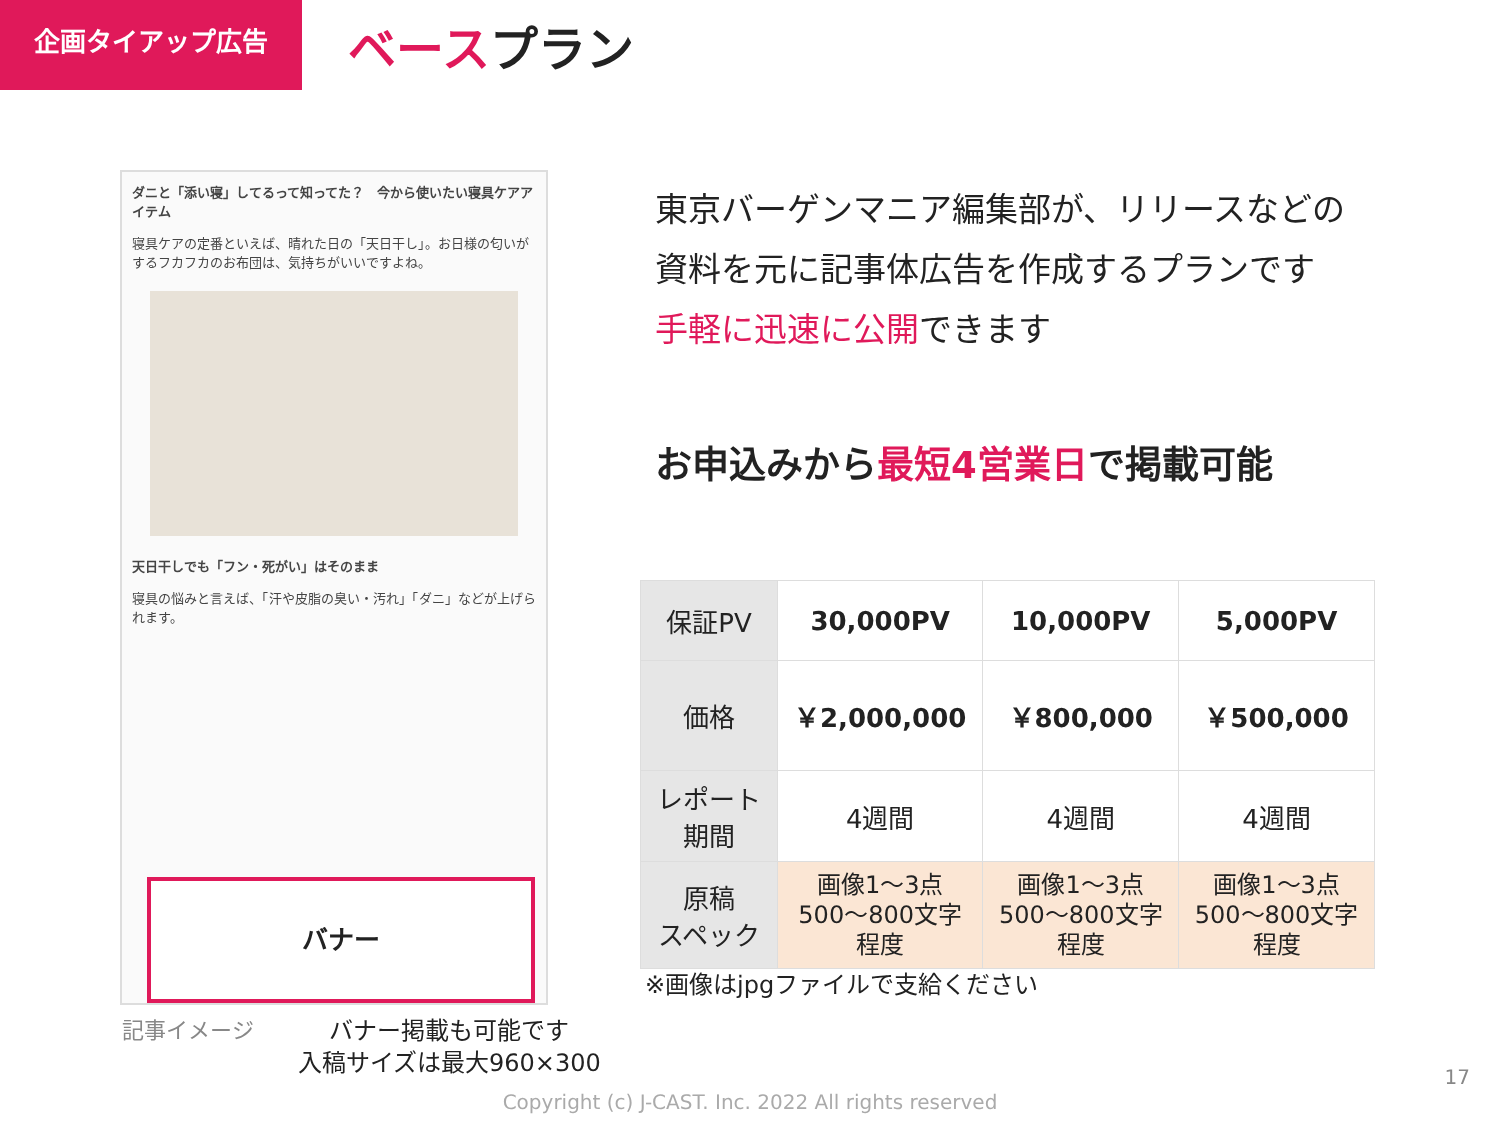企画タイアップ広告 ベースプラン
ダニと「添い寝」してるって知ってた？　今から使いたい寝具ケアアイテム
寝具ケアの定番といえば、晴れた日の「天日干し」。お日様の匂いがするフカフカのお布団は、気持ちがいいですよね。
天日干しでも「フン・死がい」はそのまま
寝具の悩みと言えば、「汗や皮脂の臭い・汚れ」「ダニ」などが上げられます。
バナー
記事イメージ
バナー掲載も可能です
入稿サイズは最大960×300
東京バーゲンマニア編集部が、リリースなどの
資料を元に記事体広告を作成するプランです
手軽に迅速に公開できます
お申込みから最短4営業日で掲載可能
| 保証PV | 30,000PV | 10,000PV | 5,000PV |
| 価格 | ￥2,000,000 | ￥800,000 | ￥500,000 |
| レポート期間 | 4週間 | 4週間 | 4週間 |
| 原稿 スペック | 画像1～3点 500～800文字 程度 | 画像1～3点 500～800文字 程度 | 画像1～3点 500～800文字 程度 |
※画像はjpgファイルで支給ください
17
Copyright (c) J-CAST. Inc. 2022 All rights reserved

○ ○ ○ ○

■ Your assignment
Copy from the line with "4週間 | 4週間 |" to the final line of the records, inclusive, and add nothing else.

■ Response area
| レポート期間 | 4週間 | 4週間 | 4週間 |
| 原稿 スペック | 画像1～3点 500～800文字 程度 | 画像1～3点 500～800文字 程度 | 画像1～3点 500～800文字 程度 |
※画像はjpgファイルで支給ください
17
Copyright (c) J-CAST. Inc. 2022 All rights reserved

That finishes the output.